(Washington) Les États-Unis ont créé la surprise jeudi en évoquant l’idée de prendre le contrôle des équipementiers de télécommunications Nokia et Ericsson pour stopper le chinois Huawei dans la 5G et endiguer les risques d’espionnage prêtés à Pékin.

Paul HANDLEY et Christophe VOGT
Agence France-Presse

La proposition est venue du ministre américain de la Justice, Bill Barr, lors d’un colloque sur les dangers que représente la Chine.

Si les États-Unis avaient déjà émis l’idée d’aider financièrement les deux sociétés, la question d’un contrôle du capital n’avait jamais été évoquée publiquement.

Pour répondre aux inquiétudes sur un espionnage, certains ont proposé que les États-Unis « prennent le contrôle (du finlandais Nokia et/ou du suédois Ericsson) soit directement, soit à travers un consortium d’entreprises privées américaines et alliées » et « nos plus proches alliés et nous-mêmes devons certainement envisager cette approche activement », a lancé M. Barr, dans un long discours dénonçant ce qu’il voit comme les turpitudes du régime communiste.

Les États-Unis mènent une intense campagne depuis de longs mois pour tenter de convaincre leurs alliés de leur emboîter le pas : bannir Huawei des futurs réseaux 5G.

Du côté d’Ericsson, on indique sobrement : « nous ne souhaitons pas commenter ». Nokia n’a pas réagi dans l’immédiat.

Pour M. Barr, les deux entreprises nordiques sont les seules aujourd’hui capables de concurrencer Huawei. « L’inquiétude principale par rapport à ces fournisseurs, c’est qu’ils n’ont ni la taille de Huawei, ni le soutien d’un pays puissant avec un vaste marché comme la Chine », a rappelé M. Barr.  

Washington soutient qu’une technologie Huawei donnerait aux services de renseignement chinois accès à des données sensibles transitant par le réseau.

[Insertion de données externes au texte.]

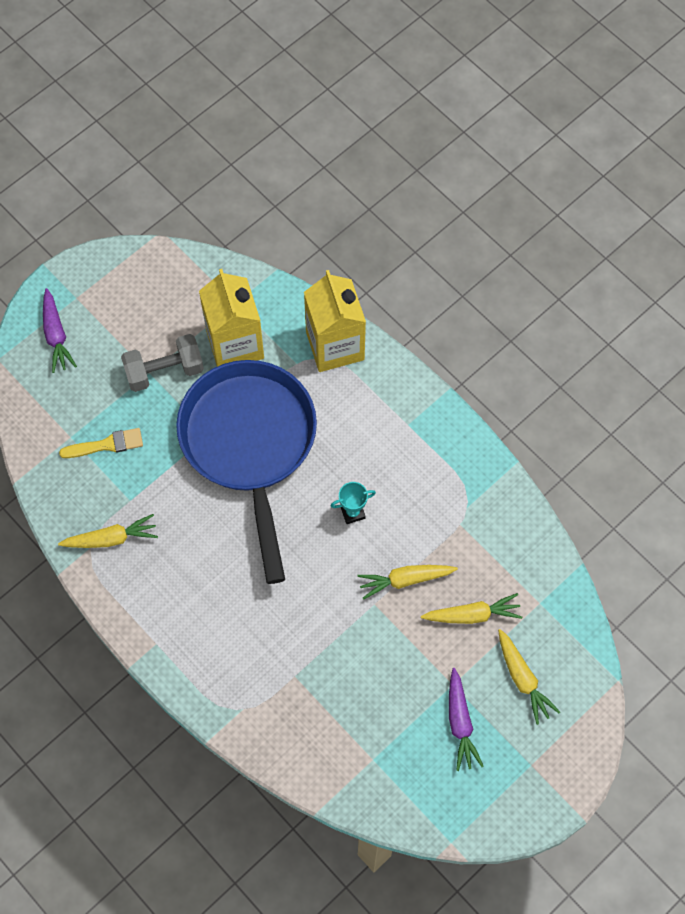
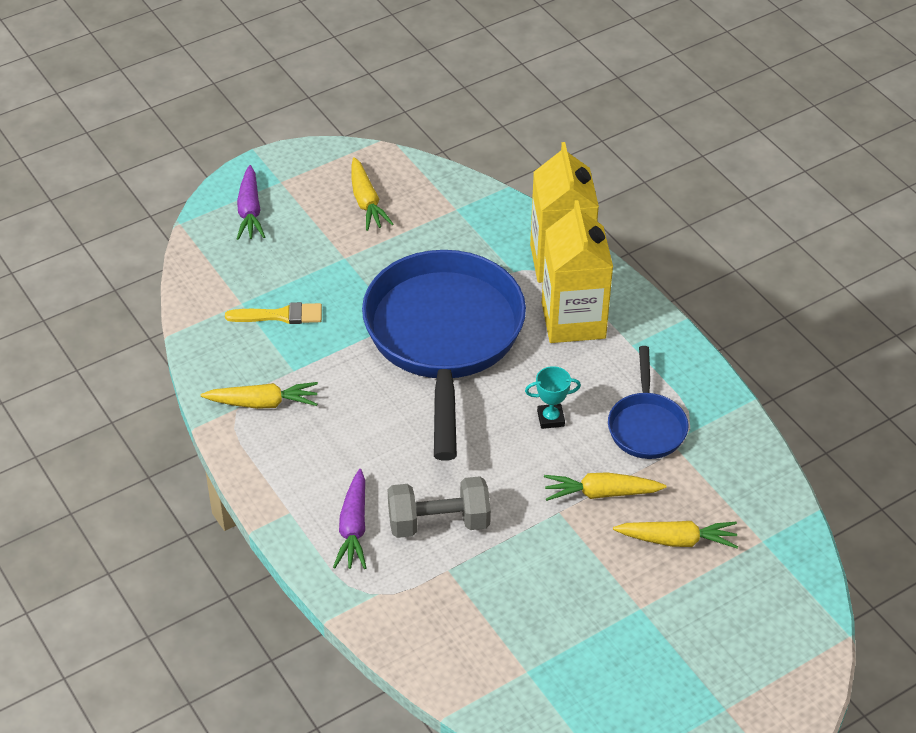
camera: 10 degrees right, 20 degrees down
(164, 371) = (362, 258): grey dumbbell -> grey dumbbell (438, 522)
(235, 344) = (447, 245): yellow carton -> yellow carton (573, 320)
(432, 506) = (646, 426): none -> blue pan
(460, 723) = (643, 650): purple carrot -> purple carrot (353, 528)
(523, 679) = (729, 616): yellow carrot -> yellow carrot (366, 202)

L’entreprise, leader dans cette technologie qui doit révolutionner la téléphonie mobile, n’a cessé de démentir.  

« Si la Chine assoit sa domination sur la 5G, elle sera capable de saisir les nouvelles opportunités qui se présenteront avec une très large palette de technologies émergentes, qui dépendront et seront intimement liées à la plateforme 5G », a insisté M. Barr lors de ce colloque consacré aux risques que présente la Chine pour le reste du monde.

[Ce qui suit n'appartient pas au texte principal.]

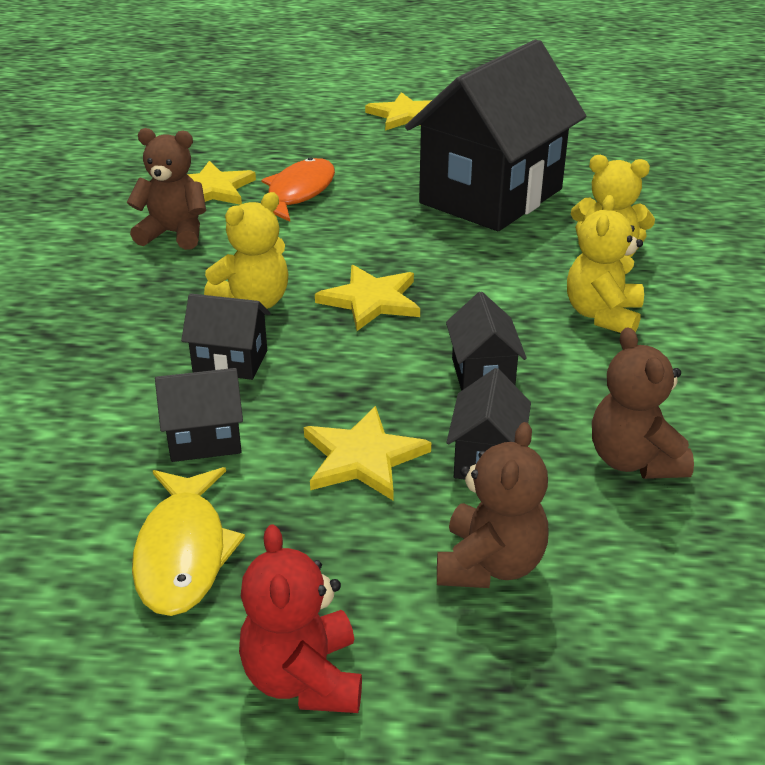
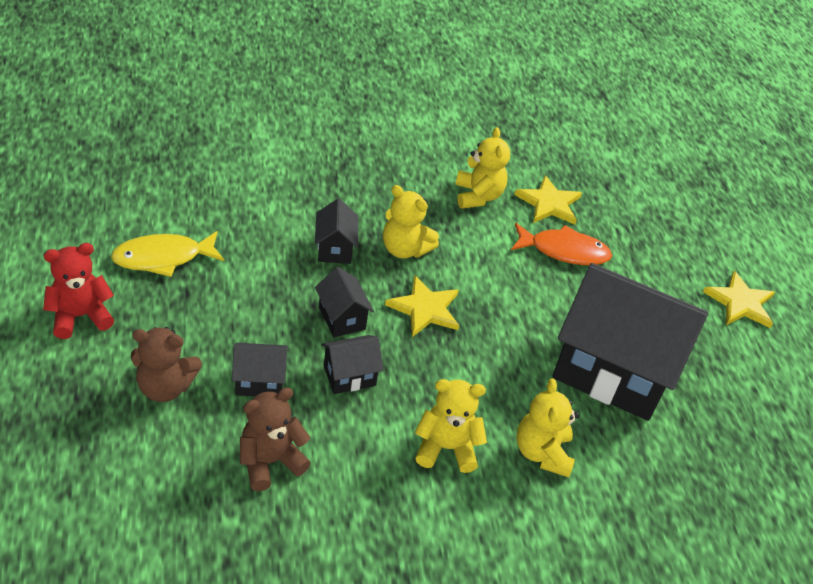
camera: 70 degrees right, 10 degrees up
(174, 234) = (478, 196): brown teddy bear -> yellow teddy bear
(204, 440) = (256, 250): black house -> black house (342, 318)
(363, 457) = (251, 321): yellow star -> none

Selon M. Barr, une domination de la Chine dans ce secteur donnerait à Pékin des moyens de pression sans précédent sur les pays utilisant cette technologie.

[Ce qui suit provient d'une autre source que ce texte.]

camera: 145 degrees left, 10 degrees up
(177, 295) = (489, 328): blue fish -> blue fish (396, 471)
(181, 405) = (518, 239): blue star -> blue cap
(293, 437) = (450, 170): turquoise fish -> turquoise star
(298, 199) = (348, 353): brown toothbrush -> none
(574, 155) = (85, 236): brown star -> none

« Le pouvoir dont disposent aujourd’hui les États-Unis avec les sanctions économiques serait bien pâle comparé aux moyens de pression sans précédent donnés à Pékin », a-t-il ajouté.  

Perfide Albion ?

Cette proposition de M. Barr intervient quelques jours seulement après que la campagne de l’administration Trump a essuyé un important revers et, qui plus est, avec leur plus proche allié.

Fin janvier, le gouvernement britannique a en effet donné son feu vert à une participation de Huawei au réseau 5G, sous une forme préservant, selon lui, la sécurité nationale en empêchant le chinois d’avoir accès au « cœur » du réseau.

Donald Trump l’a très mal pris et l’a fait savoir au cours d’une conversation téléphonique la semaine dernière avec Boris Johnson, le premier ministre britannique, croit savoir le Financial Times.

Selon le quotidien, le président américain était dans un état « apoplectique ».

Dans le détail, le gouvernement britannique ne permettra pas à l’entreprise chinoise de prendre part au « cœur » du réseau, notamment les serveurs où transitent les données des utilisateurs ni d’être présent dans des zones géographiques sensibles comme les sites nucléaires et les bases militaires.

Les équipements Huawei devraient toutefois être autorisés dans les infrastructures non stratégiques comme les antennes-relais, qui permettent la connexion des téléphones mobiles au réseau, avec une part de marché limitée à 35 % dans la 5G.

Washington a fait part de son déplaisir.

« Notre point de vue est qu’introduire Huawei dans le système crée un réel risque », a commenté Mike Pompeo, le chef de la diplomatie américaine dans l’avion qui le menait à Londres au lendemain de la décision.  

Huawei est « une extension du Parti communiste chinois soumise à l’obligation légale de remettre des informations au Parti communiste chinois », a-t-il accusé.

24 heures plus tard, c’est l’Union européenne qui a emboîté le pas à Londres en ouvrant aussi partiellement sa porte à Huawei pour développer la 5G.

Le Commissaire européen à l’Industrie, Thierry Breton, a présenté une « boîte à outils », élaborée par tous les États membres de l’Union en collaboration avec la Commission européenne, qui contient des recommandations non contraignantes, mais destinées à prévenir des risques d’espionnage ou de sabotage des réseaux 5G.